# YOUR TASK
Please filter the entries for the word "stored" and copy every line that has it.

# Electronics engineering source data
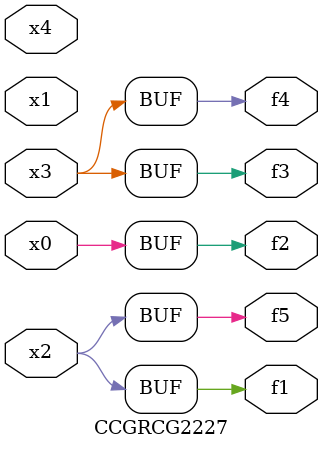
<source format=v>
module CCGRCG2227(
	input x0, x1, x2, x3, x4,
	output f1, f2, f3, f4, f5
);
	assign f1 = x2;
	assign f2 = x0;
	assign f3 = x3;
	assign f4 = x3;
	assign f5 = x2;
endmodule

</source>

* * *

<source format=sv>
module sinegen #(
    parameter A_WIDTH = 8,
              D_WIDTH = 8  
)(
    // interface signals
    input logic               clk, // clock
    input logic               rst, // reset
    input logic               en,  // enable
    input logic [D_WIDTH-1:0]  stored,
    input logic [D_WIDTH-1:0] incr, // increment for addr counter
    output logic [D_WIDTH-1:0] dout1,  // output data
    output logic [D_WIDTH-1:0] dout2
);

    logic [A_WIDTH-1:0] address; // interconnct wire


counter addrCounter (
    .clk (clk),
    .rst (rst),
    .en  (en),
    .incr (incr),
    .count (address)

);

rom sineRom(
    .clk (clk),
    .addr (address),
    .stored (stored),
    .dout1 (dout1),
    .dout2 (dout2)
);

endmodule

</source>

==

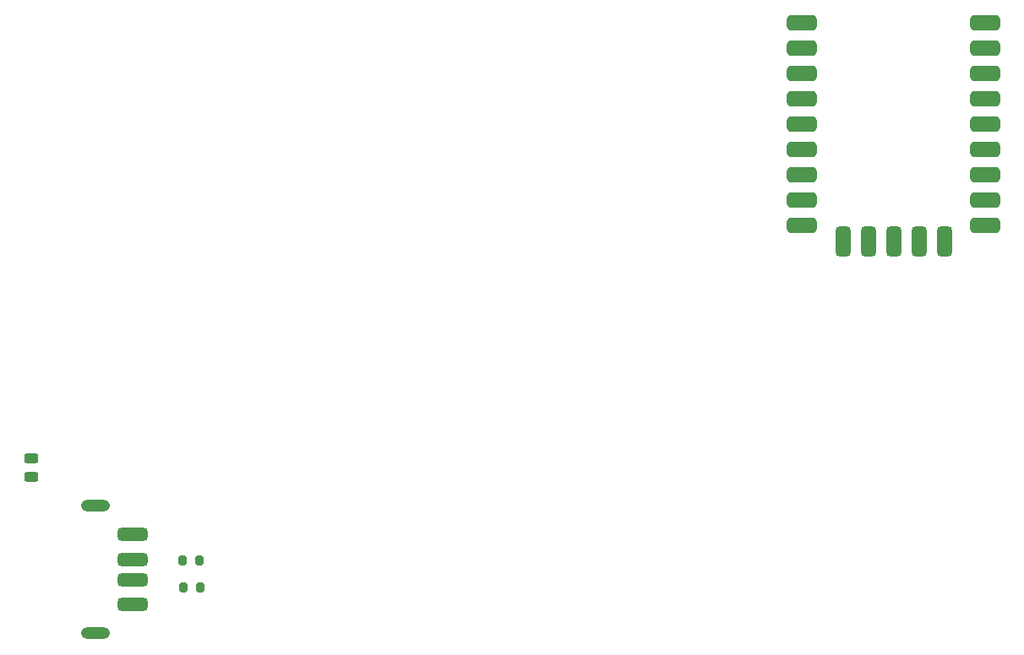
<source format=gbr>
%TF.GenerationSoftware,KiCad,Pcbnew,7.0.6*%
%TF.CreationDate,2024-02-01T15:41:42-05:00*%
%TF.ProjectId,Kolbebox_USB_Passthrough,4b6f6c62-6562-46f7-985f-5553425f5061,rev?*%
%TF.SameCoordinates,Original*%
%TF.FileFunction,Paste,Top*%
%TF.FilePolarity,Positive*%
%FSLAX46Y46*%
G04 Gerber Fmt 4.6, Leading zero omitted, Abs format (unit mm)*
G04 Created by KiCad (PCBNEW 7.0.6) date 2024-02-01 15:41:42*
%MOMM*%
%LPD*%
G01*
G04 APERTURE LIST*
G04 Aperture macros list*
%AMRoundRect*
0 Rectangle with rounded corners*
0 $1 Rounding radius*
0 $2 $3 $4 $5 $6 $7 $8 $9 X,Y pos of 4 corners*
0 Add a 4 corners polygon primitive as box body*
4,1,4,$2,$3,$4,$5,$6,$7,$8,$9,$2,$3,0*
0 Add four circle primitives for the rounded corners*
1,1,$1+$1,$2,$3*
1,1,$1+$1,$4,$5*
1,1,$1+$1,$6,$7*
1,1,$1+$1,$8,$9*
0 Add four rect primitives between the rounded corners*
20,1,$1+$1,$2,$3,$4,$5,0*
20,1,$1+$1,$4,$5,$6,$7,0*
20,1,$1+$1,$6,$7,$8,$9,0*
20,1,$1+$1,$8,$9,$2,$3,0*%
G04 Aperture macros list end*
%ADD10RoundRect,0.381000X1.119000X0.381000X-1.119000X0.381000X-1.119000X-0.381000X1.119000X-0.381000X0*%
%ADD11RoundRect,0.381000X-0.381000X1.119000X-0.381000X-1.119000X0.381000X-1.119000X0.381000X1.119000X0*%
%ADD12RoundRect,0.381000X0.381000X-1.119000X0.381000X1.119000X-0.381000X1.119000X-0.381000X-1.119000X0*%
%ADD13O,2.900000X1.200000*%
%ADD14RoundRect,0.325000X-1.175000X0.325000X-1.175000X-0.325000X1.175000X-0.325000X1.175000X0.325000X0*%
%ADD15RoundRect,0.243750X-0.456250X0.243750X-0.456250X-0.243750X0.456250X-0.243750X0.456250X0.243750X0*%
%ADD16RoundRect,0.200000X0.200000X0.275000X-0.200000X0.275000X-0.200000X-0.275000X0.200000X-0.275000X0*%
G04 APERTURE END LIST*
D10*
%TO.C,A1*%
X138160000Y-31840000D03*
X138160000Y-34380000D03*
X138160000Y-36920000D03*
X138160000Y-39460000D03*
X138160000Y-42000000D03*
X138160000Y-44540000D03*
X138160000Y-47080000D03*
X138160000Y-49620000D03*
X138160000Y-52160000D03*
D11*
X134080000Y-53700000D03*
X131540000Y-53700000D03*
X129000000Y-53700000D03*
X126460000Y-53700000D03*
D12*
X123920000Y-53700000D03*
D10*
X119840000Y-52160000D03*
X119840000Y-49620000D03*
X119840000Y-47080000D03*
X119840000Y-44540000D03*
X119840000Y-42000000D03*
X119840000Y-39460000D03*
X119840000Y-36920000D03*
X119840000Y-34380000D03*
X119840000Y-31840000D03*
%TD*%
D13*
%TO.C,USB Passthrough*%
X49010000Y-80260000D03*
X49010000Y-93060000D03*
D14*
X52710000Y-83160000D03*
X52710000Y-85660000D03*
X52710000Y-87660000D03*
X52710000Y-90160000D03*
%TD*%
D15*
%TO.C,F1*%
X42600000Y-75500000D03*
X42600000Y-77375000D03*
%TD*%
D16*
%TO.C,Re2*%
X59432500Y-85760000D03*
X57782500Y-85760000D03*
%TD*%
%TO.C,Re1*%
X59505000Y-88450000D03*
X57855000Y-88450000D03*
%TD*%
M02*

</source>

# TASK RESPONSE
    input logic [D_WIDTH-1:0]  stored,
    .stored (stored),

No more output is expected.